Through no fault of my Mum’s, growing up, I hated being Asian. It’s difficult to admit, but even as a child I was conditioned to think I wasn’t as good as the other kids because I didn’t look white. The bullying I faced in school about my appearance — I was called “slanty eye” and “ching chong” — caused me to reject my Asianness to the point that I refused to learn or speak Mandarin, and I claimed to hate Chinese food. I faked being sick so much to avoid school, and started to wish I could just fucking look white so I could fit in with everyone else. I felt like I didn’t belong in the only country I had ever called home.

Looking back now, it makes me think – why were kids of primary and high school age so judgmental? How was it possible for children so young to have such radical views to the point that it made me wish I was a different race? 

When we see media reports about public displays of racism, or we watch viral videos of people getting harassed on the train or bus, it’s easy to peg the offenders as a minority. We dismiss them as being “bogan” or “uneducated”, but the reality is that racism starts at the top and trickles down. Just as many “educated” people have been dropping subtle (or not-so-subtle) anti-Asian sentiments since long before this pandemic, treating immigrants like faceless nobodies who hoard baby powder and are solely responsible for the state of the Australian housing market. This is a prime example of how racism has always run rampant in this country — it’s just harder to notice if you’re not personally exposed to it.  

I get that, right now, everyone is scared, but at this stage, does it even matter where COVID-19 came from? Is pointing the finger at the Chinese really the only way we can process and deal with the threat of the virus?

Unfortunately, this is not a problem I see going away anytime soon. While public attacks may drop once COVID-19 is eliminated, the negative views towards Asians will not go away when the situation is over. Why? Because racism has always existed, and people will continue to find random issues they want to blame the Chinese for. And look, this definitely isn’t an exclusive problem Asians face — it’s shared by all people of colour living in western countries. It’s just more prominent against Asians right now.

I’ll admit, I have major problems with the Chinese government, but blaming every random Asian person on the street for COVID-19 and making bat-eating jokes is not the answer. While I implore everyone to practice social distancing right now, it’s possible to do that without being a fuckhead — and it’s certainly possible to go about your own business without worrying about the language others speak and what their faces look like.

For me, self-acceptance has been a long journey. These days, I embrace my Chinese heritage, and have learned to surround myself with amazingly open and accepting people who have taught me to value myself. I’ve travelled to destinations where nobody gives a fuck about where you’re from — they’re just happy to share their culture. I praise my mum for being as brave as she was all those years ago, to come to a foreign country by herself and make a life on her own.

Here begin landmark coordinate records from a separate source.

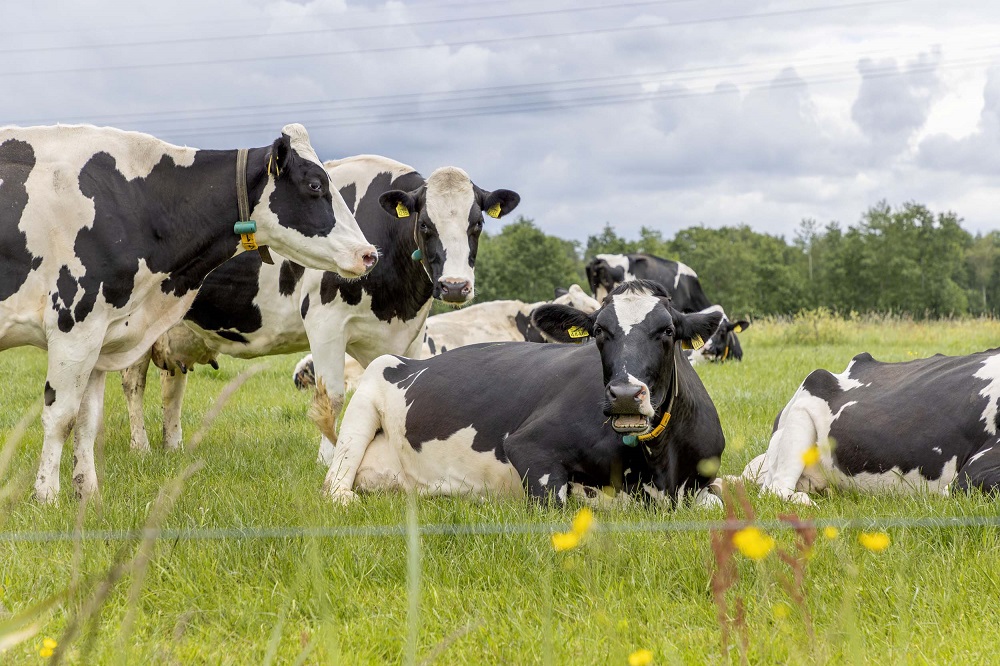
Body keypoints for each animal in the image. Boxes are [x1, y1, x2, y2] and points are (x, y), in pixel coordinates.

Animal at [0, 123, 376, 498]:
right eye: (315, 185)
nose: (369, 253)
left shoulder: (100, 333)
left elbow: (87, 420)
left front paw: (87, 494)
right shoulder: (73, 326)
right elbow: (61, 417)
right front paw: (46, 495)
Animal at [121, 154, 520, 462]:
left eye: (477, 224)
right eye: (424, 224)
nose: (454, 286)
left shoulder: (409, 335)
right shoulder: (326, 321)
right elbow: (333, 396)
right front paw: (328, 458)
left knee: (172, 385)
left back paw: (173, 447)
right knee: (133, 383)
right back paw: (140, 448)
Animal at [324, 278, 724, 504]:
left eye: (668, 331)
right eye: (598, 330)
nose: (625, 393)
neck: (657, 465)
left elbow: (717, 500)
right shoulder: (529, 446)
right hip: (364, 399)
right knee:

But some people here will never see us as equals — and that’s hard for me to accept, because Australia is my home. Some people won’t ever see how hardworking and kind-hearted my mother is, because they can’t get past her slight accent. Some people will never consider me Australian because, despite the fact I was born here, I look different.

It’s sad to say I’m more scared of leaving my house at the prospect of being attacked for my race than I am of a global pandemic, but that is the appalling reality of the world we live in.